What you can do is verify that the peak emission from your IR LEDs is close to the wavelength of peak sensitivity for the photodiodes. You could also consider using an IR filter that would block visible light from getting to your photodiodes. They may not be very sensitive to visible light but there is a lot of visible light that competes with your IR signal.
First, the Lighthouse puts out a lot more optical power. Instead of a puny little 5 mW laser, they apparently use a string of lasers, and you can easily get 10 times more power from that sort of setup.
Second, you seem to have missed the basic idea about emitters/receivers entirely. If your laser produces a visible line (and it seems to do so), why on earth would you try to detect it with an IR receiver? The BPW34 data sheet www.vishay.com/docs/81521/bpw34.pdf gives it a peak sensitivity at 950 nm, but it also works at visible wavelengths, but at lower sensitivity. You're using a visible laser, so I'd expect lower sensitivity from your setup than is possible with an IR emitter of the same power. And going to a BPW FS will only make matters worse, since the FS incorporates a visible-rejection filter, so it won't see your visible laser at all. This also explains why you could not detect other lasers with an IR receiver, although there are other issues such as modulation which you need to learn about.

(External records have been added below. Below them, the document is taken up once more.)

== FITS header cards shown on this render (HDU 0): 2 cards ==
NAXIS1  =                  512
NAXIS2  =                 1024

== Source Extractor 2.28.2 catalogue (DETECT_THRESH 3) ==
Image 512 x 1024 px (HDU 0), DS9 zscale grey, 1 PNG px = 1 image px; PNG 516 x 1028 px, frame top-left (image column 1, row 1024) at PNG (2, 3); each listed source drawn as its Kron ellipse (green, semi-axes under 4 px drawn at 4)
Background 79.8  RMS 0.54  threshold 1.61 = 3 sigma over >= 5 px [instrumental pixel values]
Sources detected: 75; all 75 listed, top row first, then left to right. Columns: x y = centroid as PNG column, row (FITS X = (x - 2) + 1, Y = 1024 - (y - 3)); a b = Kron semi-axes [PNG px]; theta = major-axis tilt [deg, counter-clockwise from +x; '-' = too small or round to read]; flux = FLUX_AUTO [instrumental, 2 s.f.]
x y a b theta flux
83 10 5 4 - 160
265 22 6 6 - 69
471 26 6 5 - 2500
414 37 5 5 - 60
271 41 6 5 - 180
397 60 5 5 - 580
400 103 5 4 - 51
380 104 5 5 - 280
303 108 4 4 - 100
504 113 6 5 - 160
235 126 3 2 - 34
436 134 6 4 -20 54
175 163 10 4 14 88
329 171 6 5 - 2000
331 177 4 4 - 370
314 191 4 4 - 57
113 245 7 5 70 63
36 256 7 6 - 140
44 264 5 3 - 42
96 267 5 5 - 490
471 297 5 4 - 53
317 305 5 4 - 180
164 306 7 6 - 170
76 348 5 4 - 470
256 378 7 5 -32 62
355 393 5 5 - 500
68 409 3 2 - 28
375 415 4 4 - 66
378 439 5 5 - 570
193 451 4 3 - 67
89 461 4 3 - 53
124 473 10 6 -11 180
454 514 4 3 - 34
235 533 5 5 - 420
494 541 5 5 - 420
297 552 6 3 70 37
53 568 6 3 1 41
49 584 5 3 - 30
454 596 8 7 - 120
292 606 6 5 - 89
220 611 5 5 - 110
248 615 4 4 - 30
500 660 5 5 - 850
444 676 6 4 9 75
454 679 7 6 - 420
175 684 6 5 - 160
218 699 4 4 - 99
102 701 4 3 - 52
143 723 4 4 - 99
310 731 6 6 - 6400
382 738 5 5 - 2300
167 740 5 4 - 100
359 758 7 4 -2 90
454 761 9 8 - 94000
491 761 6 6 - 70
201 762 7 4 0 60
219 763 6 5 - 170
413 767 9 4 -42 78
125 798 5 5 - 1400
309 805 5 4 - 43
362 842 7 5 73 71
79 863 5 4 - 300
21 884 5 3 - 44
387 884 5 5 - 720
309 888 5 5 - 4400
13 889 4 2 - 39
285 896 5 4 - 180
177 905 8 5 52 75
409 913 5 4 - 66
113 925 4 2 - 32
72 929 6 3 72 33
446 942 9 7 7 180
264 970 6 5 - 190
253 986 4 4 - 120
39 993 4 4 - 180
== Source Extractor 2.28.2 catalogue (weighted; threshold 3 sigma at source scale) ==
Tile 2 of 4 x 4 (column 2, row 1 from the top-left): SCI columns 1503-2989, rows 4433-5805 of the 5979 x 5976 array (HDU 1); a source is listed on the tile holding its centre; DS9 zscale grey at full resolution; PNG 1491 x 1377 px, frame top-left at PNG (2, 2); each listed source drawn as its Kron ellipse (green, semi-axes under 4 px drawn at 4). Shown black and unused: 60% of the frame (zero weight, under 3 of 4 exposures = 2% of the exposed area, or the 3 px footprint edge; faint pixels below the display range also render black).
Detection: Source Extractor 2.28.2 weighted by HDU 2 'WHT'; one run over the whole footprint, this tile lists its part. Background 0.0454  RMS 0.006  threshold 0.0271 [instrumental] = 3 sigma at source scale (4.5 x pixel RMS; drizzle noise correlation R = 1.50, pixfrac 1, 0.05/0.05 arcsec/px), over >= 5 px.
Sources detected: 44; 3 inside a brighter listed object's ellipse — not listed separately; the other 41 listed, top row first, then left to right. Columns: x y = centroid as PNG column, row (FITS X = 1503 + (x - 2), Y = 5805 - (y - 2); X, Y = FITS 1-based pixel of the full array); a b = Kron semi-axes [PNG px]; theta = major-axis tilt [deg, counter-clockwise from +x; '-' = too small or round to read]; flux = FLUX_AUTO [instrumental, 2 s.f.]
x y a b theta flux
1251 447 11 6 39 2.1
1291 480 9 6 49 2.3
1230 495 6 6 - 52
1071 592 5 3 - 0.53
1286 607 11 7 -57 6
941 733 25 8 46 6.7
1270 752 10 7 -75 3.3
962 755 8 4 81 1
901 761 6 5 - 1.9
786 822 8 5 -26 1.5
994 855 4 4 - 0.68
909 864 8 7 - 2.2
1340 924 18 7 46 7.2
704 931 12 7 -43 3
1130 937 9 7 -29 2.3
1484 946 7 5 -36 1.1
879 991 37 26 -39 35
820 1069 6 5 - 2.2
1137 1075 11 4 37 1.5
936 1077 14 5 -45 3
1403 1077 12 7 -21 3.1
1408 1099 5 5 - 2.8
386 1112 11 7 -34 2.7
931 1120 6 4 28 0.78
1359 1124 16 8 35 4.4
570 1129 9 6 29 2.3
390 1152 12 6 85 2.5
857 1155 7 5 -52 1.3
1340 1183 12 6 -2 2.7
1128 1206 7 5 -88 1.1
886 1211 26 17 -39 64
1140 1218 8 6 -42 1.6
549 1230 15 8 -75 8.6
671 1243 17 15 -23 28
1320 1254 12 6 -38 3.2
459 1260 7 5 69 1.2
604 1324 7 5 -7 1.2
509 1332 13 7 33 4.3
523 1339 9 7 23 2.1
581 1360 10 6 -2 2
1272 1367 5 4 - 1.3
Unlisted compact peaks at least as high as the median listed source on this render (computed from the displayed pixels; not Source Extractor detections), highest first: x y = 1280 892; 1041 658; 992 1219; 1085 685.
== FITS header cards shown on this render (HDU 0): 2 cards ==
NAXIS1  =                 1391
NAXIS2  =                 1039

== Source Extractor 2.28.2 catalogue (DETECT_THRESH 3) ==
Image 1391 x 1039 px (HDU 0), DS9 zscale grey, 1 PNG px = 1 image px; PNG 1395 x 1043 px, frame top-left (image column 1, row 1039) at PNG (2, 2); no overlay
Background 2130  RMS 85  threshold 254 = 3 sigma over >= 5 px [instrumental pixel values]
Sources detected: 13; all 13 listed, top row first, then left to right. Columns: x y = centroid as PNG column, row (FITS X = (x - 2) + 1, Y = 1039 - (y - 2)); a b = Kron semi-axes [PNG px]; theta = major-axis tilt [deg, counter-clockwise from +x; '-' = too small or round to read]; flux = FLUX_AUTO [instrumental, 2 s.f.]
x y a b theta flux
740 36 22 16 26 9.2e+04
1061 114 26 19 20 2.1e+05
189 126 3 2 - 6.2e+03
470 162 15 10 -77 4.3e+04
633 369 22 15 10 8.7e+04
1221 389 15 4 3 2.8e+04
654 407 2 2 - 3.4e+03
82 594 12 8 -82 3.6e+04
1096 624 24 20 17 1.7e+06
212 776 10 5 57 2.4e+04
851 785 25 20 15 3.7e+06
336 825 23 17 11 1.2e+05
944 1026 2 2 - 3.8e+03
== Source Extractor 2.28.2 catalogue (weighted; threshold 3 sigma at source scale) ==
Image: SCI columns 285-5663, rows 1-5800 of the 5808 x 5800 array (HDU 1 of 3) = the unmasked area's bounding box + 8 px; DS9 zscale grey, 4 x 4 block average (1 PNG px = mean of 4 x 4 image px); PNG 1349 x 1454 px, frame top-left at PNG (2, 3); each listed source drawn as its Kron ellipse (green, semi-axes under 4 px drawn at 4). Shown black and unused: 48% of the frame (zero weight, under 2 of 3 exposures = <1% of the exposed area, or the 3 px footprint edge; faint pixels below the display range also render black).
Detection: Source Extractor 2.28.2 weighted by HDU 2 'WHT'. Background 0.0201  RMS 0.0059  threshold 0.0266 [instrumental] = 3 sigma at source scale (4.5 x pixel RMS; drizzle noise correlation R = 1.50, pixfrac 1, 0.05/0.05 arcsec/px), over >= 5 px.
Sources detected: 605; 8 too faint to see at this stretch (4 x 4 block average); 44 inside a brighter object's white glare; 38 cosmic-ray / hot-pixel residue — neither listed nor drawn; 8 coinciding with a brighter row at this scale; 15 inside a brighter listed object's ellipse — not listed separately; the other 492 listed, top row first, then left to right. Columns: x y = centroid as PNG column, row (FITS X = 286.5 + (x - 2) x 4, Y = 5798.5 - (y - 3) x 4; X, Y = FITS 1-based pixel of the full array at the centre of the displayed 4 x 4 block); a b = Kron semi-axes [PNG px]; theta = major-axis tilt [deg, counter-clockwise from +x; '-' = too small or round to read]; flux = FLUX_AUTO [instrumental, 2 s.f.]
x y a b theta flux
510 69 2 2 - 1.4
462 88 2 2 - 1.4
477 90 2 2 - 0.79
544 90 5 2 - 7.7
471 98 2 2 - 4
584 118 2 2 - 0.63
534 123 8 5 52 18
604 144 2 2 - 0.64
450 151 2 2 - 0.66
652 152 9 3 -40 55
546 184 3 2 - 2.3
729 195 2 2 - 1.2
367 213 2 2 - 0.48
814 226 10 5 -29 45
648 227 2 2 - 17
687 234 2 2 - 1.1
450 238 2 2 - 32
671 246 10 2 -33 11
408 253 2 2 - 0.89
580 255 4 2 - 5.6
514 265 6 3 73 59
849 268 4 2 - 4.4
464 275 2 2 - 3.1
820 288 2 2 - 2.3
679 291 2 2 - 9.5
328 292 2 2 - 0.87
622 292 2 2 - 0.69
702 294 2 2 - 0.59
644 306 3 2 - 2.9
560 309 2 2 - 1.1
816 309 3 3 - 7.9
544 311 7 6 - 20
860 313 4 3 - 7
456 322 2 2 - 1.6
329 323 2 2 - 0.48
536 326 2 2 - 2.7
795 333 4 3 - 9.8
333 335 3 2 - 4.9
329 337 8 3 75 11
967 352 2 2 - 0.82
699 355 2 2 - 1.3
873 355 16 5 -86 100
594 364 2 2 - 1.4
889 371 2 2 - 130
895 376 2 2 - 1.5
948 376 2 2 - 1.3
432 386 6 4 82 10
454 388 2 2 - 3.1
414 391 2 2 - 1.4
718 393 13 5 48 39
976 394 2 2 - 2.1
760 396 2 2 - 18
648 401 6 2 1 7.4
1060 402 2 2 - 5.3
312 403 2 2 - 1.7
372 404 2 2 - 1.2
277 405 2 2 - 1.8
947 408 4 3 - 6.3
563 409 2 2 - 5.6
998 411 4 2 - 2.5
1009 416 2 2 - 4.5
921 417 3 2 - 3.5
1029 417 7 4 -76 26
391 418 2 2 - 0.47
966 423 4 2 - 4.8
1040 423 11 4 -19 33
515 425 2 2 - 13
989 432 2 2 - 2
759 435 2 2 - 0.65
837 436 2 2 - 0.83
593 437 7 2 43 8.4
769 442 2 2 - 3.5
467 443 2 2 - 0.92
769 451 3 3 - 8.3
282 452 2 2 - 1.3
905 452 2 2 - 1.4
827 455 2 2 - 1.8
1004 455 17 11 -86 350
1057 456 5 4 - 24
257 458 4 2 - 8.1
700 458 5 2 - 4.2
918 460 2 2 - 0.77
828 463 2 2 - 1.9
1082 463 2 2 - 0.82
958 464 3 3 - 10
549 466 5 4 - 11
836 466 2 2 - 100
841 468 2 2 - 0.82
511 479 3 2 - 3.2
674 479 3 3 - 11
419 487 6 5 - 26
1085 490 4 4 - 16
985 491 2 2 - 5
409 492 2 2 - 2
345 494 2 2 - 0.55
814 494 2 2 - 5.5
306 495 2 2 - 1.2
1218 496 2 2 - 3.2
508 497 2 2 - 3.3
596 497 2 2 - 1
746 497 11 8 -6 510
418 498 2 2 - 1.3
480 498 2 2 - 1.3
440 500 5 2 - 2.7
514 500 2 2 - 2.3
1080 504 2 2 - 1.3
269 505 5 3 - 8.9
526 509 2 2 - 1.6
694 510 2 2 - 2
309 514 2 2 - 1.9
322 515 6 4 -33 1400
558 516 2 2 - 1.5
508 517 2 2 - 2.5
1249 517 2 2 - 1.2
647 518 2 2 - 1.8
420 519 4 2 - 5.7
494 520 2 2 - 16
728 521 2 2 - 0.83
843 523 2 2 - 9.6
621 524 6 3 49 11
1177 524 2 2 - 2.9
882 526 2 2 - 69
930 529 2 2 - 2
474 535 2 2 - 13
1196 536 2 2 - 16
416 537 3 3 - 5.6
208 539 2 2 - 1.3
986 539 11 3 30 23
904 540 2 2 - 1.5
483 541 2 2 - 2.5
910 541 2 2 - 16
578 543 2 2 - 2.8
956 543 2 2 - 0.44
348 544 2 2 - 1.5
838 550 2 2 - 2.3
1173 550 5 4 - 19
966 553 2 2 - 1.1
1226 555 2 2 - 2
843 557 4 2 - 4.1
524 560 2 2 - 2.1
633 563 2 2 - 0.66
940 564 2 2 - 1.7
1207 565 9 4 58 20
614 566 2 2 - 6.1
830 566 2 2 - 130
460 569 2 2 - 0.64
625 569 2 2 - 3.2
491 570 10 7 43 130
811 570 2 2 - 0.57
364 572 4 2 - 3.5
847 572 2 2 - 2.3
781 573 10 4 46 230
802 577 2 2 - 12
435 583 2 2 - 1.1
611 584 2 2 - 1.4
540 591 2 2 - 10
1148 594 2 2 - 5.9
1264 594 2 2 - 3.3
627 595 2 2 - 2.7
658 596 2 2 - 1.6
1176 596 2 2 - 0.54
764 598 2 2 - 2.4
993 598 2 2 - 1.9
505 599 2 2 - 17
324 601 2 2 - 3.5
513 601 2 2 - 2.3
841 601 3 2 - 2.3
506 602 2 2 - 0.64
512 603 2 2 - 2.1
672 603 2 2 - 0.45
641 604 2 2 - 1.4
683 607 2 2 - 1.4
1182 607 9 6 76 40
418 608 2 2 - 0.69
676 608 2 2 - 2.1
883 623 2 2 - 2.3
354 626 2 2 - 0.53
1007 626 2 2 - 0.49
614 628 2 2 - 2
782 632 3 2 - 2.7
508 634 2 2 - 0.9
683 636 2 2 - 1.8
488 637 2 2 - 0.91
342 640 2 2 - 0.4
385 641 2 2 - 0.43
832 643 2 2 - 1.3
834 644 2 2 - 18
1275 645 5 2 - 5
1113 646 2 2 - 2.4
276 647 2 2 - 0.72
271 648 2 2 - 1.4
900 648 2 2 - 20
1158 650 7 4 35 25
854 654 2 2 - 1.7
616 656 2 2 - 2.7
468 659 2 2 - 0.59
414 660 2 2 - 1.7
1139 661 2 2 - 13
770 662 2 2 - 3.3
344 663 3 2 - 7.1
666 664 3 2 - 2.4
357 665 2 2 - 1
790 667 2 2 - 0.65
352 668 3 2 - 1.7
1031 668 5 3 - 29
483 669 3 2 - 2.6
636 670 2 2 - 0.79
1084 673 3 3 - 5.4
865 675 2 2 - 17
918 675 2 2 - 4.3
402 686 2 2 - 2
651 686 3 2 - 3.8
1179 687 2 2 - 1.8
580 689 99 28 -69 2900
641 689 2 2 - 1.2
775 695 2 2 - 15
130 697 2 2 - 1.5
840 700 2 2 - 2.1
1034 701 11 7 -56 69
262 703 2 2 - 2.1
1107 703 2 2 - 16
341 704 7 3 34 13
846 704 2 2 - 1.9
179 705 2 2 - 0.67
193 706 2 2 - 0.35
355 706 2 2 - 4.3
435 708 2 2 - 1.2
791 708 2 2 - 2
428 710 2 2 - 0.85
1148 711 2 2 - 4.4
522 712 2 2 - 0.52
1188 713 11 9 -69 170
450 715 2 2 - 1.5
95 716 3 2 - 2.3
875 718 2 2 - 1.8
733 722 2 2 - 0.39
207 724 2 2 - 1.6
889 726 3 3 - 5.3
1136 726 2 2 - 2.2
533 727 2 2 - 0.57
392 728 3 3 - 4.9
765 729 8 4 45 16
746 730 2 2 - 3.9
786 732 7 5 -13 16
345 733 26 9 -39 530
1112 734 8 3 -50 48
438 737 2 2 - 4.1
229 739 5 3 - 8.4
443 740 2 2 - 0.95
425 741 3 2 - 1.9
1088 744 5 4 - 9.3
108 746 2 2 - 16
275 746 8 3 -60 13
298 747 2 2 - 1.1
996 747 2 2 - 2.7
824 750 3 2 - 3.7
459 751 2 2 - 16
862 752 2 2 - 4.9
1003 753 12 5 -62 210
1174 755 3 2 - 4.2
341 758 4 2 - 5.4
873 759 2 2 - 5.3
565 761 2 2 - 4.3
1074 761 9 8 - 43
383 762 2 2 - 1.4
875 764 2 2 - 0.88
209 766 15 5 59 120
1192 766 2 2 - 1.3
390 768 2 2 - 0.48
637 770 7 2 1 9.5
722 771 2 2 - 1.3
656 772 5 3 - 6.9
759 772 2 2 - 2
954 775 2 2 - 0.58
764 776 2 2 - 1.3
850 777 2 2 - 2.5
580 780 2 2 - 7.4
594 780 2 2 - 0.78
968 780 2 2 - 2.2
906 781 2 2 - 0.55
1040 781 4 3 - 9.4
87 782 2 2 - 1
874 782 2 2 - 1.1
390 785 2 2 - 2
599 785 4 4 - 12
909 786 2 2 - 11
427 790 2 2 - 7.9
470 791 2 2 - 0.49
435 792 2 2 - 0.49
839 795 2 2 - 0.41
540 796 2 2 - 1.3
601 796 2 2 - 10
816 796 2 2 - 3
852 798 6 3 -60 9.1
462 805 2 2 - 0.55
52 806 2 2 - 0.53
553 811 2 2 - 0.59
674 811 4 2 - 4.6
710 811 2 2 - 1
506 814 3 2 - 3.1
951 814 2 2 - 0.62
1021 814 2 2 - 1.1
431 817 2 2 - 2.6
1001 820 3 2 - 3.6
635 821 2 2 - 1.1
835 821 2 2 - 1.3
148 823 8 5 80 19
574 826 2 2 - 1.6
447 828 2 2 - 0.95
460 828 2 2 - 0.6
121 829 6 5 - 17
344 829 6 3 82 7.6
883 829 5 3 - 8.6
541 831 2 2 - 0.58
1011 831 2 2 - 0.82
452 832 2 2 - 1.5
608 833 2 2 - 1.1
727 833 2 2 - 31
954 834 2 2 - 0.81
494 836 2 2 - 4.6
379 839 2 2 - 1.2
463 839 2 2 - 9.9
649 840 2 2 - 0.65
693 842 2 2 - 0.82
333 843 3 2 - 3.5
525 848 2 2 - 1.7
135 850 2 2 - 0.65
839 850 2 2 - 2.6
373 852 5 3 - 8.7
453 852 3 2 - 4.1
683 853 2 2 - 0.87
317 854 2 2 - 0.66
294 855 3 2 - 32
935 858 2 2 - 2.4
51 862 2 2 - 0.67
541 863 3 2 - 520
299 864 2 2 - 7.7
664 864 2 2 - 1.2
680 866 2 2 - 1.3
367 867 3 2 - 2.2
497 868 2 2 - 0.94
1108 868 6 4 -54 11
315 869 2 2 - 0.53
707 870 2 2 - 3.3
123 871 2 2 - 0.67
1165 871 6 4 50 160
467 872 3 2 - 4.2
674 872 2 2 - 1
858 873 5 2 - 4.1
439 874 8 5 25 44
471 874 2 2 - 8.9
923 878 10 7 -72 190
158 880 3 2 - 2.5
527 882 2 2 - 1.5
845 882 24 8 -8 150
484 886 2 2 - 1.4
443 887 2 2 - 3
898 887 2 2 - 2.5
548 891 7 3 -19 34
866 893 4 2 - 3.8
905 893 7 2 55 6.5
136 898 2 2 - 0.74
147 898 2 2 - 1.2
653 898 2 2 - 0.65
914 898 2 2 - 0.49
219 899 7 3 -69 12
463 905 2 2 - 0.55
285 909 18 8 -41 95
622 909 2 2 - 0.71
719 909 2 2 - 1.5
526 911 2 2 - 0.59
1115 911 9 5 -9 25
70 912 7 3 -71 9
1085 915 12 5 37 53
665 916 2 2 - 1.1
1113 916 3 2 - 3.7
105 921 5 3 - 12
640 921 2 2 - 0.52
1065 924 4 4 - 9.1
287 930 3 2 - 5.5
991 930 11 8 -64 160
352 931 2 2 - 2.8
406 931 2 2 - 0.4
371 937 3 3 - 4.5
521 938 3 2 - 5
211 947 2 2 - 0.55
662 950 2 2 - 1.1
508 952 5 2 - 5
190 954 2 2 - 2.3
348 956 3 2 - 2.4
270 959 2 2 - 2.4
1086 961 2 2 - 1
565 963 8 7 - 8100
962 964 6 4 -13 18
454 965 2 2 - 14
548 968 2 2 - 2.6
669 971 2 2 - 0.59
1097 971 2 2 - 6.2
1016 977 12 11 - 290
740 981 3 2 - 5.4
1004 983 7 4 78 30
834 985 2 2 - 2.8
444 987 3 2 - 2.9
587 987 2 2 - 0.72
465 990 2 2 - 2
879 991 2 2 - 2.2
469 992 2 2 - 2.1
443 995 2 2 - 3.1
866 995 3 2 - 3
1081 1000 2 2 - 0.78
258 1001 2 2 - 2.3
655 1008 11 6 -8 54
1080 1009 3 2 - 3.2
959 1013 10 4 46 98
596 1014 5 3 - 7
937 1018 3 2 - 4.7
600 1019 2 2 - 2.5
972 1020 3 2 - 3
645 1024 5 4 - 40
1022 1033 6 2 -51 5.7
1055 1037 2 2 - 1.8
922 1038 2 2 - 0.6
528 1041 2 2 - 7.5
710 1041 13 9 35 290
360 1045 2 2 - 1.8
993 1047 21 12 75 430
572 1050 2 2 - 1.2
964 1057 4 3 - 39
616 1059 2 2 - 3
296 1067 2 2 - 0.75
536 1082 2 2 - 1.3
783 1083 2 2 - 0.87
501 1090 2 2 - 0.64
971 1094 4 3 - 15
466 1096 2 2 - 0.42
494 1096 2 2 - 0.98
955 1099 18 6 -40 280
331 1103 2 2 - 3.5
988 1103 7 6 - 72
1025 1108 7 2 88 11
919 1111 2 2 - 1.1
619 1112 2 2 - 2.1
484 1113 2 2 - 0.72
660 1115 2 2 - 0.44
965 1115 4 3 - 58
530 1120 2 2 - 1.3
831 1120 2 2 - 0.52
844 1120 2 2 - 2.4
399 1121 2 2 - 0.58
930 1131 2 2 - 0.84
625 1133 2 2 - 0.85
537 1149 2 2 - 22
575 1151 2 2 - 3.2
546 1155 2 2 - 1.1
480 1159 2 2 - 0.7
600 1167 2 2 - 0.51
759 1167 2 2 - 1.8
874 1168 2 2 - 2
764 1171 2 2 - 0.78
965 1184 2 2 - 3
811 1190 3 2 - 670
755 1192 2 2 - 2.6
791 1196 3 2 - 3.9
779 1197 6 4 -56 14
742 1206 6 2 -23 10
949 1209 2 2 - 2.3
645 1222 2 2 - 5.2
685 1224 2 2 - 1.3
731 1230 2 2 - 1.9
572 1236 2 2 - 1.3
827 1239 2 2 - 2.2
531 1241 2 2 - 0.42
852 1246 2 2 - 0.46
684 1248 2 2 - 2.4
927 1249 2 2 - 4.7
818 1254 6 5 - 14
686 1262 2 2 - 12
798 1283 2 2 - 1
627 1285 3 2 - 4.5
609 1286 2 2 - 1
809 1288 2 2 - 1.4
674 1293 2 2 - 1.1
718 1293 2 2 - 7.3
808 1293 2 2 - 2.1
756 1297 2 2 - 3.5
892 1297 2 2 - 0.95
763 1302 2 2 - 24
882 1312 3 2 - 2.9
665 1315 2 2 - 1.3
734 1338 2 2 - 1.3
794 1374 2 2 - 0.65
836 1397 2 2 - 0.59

What you do need is a narrow bandpass filter at your laser wavelength. You can find them on eBay. If you get something, keep in mind that, for it to be really effective, you'll have to make a light-tight housing for your diode so that only light which has gone through the filter hits the diode. You really need to do something like this anyways. Try this experiment. With the laser off, put a box over your PD and take a reading. Call this your zero point. Now take the box off and take another reading, and call this your ambient level. Finally, turn on your laser and take a third reading - call it your active level. If the ambient is significantly different from zero (and it will be) this represents a laser light level which is unmeasurable, since the laser is being masked by the ambient.
An amplifier is probably a good idea, but this is clearly going to be a learning experience for you.